Comme il s'y était engagé jeudi, le gouvernement a déposé un
amendement sur l'indexation. Celui-ci prévoit qu'à partir de
2005, le barème de l'ISF sera revalorisé chaque année en
fonction de la hausse des prix, comme c'est le cas pour
l'impôt sur le revenu. Ce barème n'avait pas été révisé
depuis 1997. «Il n'y a aucune raison que le seul impôt qui
ne soit pas actualisé ni actualisable soit l'ISF», avait
justifié M. Sarkozy. Selon le
Syndicat national unifié des impôts, cet
ajustement coûterait 32 millions d'euros.

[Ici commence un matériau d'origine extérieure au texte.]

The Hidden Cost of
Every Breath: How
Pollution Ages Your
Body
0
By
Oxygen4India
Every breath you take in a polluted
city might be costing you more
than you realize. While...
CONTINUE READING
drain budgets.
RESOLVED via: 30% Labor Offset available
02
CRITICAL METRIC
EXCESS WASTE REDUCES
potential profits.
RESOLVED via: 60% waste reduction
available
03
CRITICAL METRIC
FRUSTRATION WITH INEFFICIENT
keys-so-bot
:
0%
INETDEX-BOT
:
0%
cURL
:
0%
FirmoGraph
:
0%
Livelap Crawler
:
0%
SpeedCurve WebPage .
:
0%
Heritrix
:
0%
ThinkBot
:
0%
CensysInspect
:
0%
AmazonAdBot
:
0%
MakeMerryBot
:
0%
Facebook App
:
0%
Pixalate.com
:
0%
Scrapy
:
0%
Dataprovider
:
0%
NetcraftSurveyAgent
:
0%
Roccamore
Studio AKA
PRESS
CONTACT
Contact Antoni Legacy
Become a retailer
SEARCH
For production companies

Nicolas Sarkozy a en revanche demandé du temps aux députés
pour mettre à l'étude deux autres propositions d'allégement
de l'ISF. Les commissions des Finances de l'Assemblée et du
Sénat auront six mois pour se pencher sur la question du
plafond de l'ISF. Les députés veulent le ramener à 85% des
revenus annuels, soit le niveau institué en 1991 par le
gouvernement Rocard. La proposition des commissions sera
intégrée au futur projet de loi sur les PME.
L'hôte de Bercy a également demandé aux députés et sénateurs
d'étudier la possibilité d'exonérer d'ISF les sommes
investies par les contribuables dans les PME. Il n'a en
revanche pas évoqué l'une des plus fortes revendications des
libéraux: le relèvement de 20 à 30% de l'abattement d'ISF
sur la valeur de la résidence principale.

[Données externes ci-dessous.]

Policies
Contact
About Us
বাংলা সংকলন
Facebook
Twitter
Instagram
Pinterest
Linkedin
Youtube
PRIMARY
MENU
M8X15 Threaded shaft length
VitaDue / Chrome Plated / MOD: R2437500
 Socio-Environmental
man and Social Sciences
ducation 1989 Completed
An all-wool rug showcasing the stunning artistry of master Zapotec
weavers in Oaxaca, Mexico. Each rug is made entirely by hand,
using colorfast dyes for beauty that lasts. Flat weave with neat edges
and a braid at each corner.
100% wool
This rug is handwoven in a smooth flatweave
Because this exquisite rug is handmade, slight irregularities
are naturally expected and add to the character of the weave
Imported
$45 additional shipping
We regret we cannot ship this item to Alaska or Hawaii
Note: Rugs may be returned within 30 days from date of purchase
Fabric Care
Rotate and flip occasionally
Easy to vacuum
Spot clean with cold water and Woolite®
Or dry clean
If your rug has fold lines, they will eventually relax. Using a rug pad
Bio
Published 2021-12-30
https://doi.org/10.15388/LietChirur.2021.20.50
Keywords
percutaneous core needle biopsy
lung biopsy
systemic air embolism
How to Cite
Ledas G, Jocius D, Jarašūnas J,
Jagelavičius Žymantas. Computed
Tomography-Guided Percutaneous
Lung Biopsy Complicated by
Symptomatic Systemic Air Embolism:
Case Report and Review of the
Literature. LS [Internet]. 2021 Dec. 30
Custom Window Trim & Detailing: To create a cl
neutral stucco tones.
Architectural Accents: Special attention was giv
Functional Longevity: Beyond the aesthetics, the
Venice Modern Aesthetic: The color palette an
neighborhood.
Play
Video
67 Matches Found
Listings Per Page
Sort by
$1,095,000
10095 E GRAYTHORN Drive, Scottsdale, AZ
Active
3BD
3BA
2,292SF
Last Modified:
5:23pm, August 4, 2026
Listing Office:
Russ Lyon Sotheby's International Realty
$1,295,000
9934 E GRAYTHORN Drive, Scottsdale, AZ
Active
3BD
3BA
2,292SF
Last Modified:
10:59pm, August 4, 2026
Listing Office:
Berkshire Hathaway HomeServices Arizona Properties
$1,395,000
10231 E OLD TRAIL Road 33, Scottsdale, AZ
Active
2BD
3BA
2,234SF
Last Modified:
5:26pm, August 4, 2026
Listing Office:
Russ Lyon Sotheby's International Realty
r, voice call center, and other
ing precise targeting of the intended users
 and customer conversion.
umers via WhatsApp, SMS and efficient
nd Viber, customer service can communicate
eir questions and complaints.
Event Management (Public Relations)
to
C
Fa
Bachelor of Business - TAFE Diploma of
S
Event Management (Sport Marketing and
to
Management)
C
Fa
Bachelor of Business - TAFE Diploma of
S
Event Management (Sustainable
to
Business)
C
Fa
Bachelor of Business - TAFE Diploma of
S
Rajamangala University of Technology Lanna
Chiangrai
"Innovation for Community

Satisfaits par ces garanties, les députés UMP ont retiré la
trentaine d'amendements qu'ils avaient déposés sur l'ISF.
Soucieux de faire oeuvre de pédagogie sur ce sujet explosif,
ils ont invité la gauche à ne pas «caricaturer» leur
position. Nicolas Sarkozy n'a pas manqué de rappeler que ses
prédécesseurs socialistes à Bercy, Dominique Strauss-Kahn et
Laurent Fabius, avaient plaidé en leur temps pour une
réforme de l'ISF. Dans un rapport remis en juillet 2001 à
Lionel Jospin, le député PS Michel Charzat avait également
appelé à lutter contre les «effets pervers» de cet impôt.
Vendredi, les députés devaient poursuivre leur débat sur le
volet recettes du budget 2005 avec l'examen des mesures
fiscales destinées aux entreprises, à hauteur de 1,070
milliard d'euros. La «surtaxe Juppé» -contribution
additionnelle de 3% à l'impôt sur les sociétés-sera
supprimée en deux ans. L'exonération de taxe professionnelle
accordée aux entreprises qui font de nouveaux
investissements sera prolongée jusqu'au 31 décembre 2005.

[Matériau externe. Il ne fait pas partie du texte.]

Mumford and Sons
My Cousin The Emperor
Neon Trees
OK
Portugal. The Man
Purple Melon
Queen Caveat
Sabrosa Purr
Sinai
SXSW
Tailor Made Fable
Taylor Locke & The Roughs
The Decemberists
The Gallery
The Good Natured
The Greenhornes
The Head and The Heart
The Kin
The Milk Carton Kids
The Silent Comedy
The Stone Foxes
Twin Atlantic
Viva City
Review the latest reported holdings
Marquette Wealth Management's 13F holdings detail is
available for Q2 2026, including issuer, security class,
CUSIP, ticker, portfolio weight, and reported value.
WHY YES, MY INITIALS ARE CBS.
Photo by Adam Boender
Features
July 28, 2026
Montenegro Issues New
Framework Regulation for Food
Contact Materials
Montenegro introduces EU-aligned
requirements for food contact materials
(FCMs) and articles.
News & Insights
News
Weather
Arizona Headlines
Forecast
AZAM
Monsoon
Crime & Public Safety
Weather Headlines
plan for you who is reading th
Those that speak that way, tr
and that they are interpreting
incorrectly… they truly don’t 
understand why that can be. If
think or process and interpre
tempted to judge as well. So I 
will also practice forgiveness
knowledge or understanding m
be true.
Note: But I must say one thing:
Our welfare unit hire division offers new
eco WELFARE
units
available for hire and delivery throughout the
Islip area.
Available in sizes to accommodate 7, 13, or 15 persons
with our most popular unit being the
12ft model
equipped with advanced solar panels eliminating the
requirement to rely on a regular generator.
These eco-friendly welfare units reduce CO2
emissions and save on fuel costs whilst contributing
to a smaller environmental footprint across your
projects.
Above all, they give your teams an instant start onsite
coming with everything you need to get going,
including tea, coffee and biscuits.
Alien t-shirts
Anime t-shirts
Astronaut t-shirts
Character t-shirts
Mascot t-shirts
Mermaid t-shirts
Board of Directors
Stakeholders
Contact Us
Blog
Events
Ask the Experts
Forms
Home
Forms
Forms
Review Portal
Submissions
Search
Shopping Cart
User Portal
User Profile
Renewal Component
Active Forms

Pour encourager les PME à exporter hors d'Europe, un crédit
d'impôt sera créé. Son montant sera fixé à 50% des dépenses
de prospection, dans la limite de 15.000 euros. Enfin,
l'Assemblée devait adopter un arsenal de mesures contre les
délocalisations, qui comprend notamment un crédit d'impôt
pour les entreprises qui relocalisent leurs activités en
France et des allégements fiscaux pour celles qui
participent aux nouveaux «pôles de compétitivité».
Les députés devaient coupler le recouvrement de la redevance
audiovisuelle avec celui de la taxe d'habitation à partir de
2005. Un titre de paiement unique sera envoyé aux
contribuables. Une seule redevance sera réclamée par foyer,
quel que soit le nombre d'appareils et de résidences. Son
montant sera de 116 euros. Les Rmistes et titulaires de
l'allocation pour adulte handicapé en seront exonérés.
Jeudi, les députés avaient voté une hausse de 4% de la prime
pour l'emploi au 1er janvier et allégé les droits de
succession sur les patrimoines allant jusqu'à 100.000 euros.
Ils avaient aussi rapproché les régimes fiscaux du PACS
(Pacte civil de solidarité) et du mariage.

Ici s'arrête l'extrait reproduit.